### Exercise directions
Where the records below reach the line containing "para compor uma trilha sonora de", start transcribing, and end with the line containing "Jajan Berkah Sambil", exactly and with nothing else added.

Transcribed page contents
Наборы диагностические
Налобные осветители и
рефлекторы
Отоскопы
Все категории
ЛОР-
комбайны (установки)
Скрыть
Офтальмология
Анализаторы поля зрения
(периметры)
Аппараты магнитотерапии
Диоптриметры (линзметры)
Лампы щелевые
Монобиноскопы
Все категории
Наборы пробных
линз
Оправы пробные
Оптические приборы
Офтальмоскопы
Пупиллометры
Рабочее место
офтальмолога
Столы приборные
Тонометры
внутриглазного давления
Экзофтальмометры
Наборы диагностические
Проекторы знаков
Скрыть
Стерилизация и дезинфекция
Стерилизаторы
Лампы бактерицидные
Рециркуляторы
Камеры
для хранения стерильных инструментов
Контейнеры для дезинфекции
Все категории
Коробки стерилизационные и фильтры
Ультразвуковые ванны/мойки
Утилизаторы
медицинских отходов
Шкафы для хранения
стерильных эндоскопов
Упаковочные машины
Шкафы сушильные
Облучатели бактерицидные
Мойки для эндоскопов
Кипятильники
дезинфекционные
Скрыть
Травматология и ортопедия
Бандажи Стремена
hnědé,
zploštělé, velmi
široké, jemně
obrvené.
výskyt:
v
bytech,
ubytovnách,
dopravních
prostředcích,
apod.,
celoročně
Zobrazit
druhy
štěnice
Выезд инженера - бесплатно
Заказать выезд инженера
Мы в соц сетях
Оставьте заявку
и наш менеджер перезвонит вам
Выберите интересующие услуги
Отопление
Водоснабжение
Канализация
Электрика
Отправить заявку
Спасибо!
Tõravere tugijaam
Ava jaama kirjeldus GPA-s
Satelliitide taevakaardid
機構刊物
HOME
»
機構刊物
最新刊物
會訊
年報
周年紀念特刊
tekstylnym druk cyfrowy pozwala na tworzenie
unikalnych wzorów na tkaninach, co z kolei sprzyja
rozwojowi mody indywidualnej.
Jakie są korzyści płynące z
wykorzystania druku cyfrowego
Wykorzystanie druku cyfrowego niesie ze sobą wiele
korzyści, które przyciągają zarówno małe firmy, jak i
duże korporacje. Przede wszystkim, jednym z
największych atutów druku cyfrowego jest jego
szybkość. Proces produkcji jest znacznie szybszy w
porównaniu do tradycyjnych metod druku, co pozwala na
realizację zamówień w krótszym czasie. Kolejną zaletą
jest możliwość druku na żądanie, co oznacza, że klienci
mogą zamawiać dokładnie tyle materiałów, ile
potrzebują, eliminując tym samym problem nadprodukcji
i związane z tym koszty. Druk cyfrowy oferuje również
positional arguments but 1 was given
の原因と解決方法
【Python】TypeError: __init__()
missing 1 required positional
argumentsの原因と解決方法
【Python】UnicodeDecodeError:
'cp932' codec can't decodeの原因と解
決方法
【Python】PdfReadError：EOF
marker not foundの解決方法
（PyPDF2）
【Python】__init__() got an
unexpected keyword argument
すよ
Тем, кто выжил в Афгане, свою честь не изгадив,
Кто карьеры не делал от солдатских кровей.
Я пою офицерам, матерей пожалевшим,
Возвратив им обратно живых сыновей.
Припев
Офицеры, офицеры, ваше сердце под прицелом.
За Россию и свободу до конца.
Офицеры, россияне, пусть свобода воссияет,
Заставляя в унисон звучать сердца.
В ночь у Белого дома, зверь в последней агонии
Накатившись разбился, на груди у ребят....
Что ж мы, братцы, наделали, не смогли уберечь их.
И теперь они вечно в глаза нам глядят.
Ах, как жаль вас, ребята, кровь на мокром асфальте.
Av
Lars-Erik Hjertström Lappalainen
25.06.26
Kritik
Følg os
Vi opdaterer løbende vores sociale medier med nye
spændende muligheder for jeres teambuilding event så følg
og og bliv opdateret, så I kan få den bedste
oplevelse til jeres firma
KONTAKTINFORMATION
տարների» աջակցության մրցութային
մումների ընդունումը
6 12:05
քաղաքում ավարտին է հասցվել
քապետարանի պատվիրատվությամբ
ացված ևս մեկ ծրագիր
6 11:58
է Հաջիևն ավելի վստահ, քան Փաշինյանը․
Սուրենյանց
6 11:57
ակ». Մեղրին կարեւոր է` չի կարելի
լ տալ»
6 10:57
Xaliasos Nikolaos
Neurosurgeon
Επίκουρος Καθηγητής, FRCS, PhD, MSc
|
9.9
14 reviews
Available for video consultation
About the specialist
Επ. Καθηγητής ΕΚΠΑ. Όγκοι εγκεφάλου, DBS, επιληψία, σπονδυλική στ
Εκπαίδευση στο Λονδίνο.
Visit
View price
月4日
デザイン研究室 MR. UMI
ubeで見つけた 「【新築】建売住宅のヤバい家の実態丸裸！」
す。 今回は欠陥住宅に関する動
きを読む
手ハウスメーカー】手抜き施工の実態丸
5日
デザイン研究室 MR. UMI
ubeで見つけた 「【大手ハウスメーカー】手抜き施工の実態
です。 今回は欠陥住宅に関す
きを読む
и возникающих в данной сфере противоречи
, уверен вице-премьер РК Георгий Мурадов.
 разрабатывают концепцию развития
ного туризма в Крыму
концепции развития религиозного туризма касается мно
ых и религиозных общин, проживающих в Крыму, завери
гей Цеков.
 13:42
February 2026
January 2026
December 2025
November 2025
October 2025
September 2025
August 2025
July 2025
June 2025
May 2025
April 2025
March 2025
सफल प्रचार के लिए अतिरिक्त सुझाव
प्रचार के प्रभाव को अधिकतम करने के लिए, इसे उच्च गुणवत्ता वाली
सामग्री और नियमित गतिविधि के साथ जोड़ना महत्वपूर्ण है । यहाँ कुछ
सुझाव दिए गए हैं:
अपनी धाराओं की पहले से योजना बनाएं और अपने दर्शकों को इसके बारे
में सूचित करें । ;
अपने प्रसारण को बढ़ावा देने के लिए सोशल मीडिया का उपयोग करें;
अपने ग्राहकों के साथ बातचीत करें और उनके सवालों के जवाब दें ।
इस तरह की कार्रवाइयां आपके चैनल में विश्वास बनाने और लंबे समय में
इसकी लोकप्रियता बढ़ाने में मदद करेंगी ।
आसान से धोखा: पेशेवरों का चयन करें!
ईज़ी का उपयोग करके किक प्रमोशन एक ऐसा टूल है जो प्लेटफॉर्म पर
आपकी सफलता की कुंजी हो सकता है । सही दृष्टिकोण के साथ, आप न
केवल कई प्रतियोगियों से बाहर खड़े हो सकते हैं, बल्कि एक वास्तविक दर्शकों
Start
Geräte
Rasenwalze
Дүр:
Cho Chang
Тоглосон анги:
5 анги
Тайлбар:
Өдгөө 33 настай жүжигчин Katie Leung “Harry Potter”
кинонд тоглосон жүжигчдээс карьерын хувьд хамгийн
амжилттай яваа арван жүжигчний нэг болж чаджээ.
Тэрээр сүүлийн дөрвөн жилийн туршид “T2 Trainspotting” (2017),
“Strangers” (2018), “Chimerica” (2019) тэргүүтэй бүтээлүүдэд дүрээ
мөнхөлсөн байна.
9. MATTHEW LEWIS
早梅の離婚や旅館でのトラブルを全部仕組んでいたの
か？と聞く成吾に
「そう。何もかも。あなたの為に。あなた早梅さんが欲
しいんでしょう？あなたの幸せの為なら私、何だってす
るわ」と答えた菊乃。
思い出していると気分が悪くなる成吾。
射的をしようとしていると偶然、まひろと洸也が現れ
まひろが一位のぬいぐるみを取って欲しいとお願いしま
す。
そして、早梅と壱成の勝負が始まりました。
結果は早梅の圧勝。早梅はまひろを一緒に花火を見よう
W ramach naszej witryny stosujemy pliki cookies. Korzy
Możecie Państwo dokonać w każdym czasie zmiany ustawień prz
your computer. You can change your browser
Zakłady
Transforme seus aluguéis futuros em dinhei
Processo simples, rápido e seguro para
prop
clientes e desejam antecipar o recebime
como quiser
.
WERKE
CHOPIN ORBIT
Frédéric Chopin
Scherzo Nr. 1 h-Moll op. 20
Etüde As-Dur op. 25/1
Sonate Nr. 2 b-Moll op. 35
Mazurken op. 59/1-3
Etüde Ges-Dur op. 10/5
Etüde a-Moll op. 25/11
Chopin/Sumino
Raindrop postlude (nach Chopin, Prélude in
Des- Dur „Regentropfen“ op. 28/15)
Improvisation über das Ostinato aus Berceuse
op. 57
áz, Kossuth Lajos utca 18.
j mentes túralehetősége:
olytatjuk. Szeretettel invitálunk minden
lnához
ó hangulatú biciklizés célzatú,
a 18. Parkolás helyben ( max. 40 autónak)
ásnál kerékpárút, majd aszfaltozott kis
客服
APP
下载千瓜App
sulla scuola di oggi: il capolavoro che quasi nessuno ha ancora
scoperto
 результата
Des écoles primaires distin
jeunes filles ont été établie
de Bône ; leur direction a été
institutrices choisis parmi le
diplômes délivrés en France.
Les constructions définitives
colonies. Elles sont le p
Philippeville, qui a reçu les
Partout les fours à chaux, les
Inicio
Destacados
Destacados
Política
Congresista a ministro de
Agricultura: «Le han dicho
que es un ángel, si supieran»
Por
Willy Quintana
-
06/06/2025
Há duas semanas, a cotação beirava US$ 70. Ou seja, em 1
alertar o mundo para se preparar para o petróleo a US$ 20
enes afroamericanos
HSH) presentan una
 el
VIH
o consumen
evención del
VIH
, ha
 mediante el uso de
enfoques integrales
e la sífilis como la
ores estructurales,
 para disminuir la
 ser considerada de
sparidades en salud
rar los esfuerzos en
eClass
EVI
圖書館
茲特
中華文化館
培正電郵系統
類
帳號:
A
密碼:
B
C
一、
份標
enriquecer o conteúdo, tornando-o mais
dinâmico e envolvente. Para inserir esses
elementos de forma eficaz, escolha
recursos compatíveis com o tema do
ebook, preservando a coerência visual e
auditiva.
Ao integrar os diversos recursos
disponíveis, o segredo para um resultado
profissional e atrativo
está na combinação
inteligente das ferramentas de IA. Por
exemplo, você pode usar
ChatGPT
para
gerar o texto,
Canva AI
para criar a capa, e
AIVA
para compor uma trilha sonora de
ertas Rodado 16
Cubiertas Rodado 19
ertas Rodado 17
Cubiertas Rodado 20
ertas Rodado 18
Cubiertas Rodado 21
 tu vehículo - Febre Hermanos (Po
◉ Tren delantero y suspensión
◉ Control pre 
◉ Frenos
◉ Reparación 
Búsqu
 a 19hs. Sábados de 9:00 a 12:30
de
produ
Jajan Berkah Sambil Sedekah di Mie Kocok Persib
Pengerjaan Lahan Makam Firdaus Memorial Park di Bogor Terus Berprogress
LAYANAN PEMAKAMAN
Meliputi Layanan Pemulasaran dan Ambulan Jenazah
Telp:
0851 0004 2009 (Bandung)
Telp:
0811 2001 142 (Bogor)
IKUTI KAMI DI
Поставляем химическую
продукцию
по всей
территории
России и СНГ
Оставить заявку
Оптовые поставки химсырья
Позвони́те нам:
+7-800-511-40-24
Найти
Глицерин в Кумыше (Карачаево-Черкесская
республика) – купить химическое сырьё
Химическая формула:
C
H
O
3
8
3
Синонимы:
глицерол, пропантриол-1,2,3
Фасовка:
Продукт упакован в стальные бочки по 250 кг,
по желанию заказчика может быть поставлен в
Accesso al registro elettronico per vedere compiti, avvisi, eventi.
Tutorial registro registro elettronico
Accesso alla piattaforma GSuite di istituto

### Response to this task
para compor uma trilha sonora de
ertas Rodado 16
Cubiertas Rodado 19
ertas Rodado 17
Cubiertas Rodado 20
ertas Rodado 18
Cubiertas Rodado 21
 tu vehículo - Febre Hermanos (Po
◉ Tren delantero y suspensión
◉ Control pre 
◉ Frenos
◉ Reparación 
Búsqu
 a 19hs. Sábados de 9:00 a 12:30
de
produ
Jajan Berkah Sambil Sedekah di Mie Kocok Persib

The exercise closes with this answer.